### WHAT IS ASKED
Rewrite every line of the entries with "common name" switched to "vernacular name", keeping everything else unchanged.

Collection entries
○ ○ ○ ○ ○

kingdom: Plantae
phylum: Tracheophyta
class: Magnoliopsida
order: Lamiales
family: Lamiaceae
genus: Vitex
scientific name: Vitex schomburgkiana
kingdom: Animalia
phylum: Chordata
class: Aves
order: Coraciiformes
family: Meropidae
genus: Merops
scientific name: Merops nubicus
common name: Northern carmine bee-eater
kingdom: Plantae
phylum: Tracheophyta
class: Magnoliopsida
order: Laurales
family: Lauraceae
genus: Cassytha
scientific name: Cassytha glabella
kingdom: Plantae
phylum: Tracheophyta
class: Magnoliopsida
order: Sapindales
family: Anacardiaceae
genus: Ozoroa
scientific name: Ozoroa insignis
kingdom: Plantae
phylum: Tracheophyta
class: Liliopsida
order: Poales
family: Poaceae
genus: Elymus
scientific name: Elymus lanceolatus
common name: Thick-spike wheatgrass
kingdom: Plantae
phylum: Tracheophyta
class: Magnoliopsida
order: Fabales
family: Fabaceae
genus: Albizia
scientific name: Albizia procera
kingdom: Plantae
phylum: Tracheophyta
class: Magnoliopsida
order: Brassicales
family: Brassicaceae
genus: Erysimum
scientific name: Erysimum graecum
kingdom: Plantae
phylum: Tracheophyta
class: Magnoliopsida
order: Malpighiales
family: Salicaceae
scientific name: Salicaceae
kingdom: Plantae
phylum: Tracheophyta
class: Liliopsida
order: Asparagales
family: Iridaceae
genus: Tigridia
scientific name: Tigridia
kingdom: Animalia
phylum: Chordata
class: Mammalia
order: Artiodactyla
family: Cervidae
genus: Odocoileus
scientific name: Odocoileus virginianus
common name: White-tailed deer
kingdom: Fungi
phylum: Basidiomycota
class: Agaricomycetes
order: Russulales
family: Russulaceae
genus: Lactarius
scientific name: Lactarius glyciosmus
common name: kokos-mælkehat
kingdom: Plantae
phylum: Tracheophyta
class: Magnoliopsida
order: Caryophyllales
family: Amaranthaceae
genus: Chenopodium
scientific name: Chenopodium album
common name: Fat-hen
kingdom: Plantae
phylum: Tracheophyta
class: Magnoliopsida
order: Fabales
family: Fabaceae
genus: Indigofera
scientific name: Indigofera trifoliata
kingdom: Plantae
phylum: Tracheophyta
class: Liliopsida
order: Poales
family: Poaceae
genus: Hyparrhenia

○ ○ ○ ○ ○

### FULL SOLUTION
kingdom: Plantae
phylum: Tracheophyta
class: Magnoliopsida
order: Lamiales
family: Lamiaceae
genus: Vitex
scientific name: Vitex schomburgkiana
kingdom: Animalia
phylum: Chordata
class: Aves
order: Coraciiformes
family: Meropidae
genus: Merops
scientific name: Merops nubicus
vernacular name: Northern carmine bee-eater
kingdom: Plantae
phylum: Tracheophyta
class: Magnoliopsida
order: Laurales
family: Lauraceae
genus: Cassytha
scientific name: Cassytha glabella
kingdom: Plantae
phylum: Tracheophyta
class: Magnoliopsida
order: Sapindales
family: Anacardiaceae
genus: Ozoroa
scientific name: Ozoroa insignis
kingdom: Plantae
phylum: Tracheophyta
class: Liliopsida
order: Poales
family: Poaceae
genus: Elymus
scientific name: Elymus lanceolatus
vernacular name: Thick-spike wheatgrass
kingdom: Plantae
phylum: Tracheophyta
class: Magnoliopsida
order: Fabales
family: Fabaceae
genus: Albizia
scientific name: Albizia procera
kingdom: Plantae
phylum: Tracheophyta
class: Magnoliopsida
order: Brassicales
family: Brassicaceae
genus: Erysimum
scientific name: Erysimum graecum
kingdom: Plantae
phylum: Tracheophyta
class: Magnoliopsida
order: Malpighiales
family: Salicaceae
scientific name: Salicaceae
kingdom: Plantae
phylum: Tracheophyta
class: Liliopsida
order: Asparagales
family: Iridaceae
genus: Tigridia
scientific name: Tigridia
kingdom: Animalia
phylum: Chordata
class: Mammalia
order: Artiodactyla
family: Cervidae
genus: Odocoileus
scientific name: Odocoileus virginianus
vernacular name: White-tailed deer
kingdom: Fungi
phylum: Basidiomycota
class: Agaricomycetes
order: Russulales
family: Russulaceae
genus: Lactarius
scientific name: Lactarius glyciosmus
vernacular name: kokos-mælkehat
kingdom: Plantae
phylum: Tracheophyta
class: Magnoliopsida
order: Caryophyllales
family: Amaranthaceae
genus: Chenopodium
scientific name: Chenopodium album
vernacular name: Fat-hen
kingdom: Plantae
phylum: Tracheophyta
class: Magnoliopsida
order: Fabales
family: Fabaceae
genus: Indigofera
scientific name: Indigofera trifoliata
kingdom: Plantae
phylum: Tracheophyta
class: Liliopsida
order: Poales
family: Poaceae
genus: Hyparrhenia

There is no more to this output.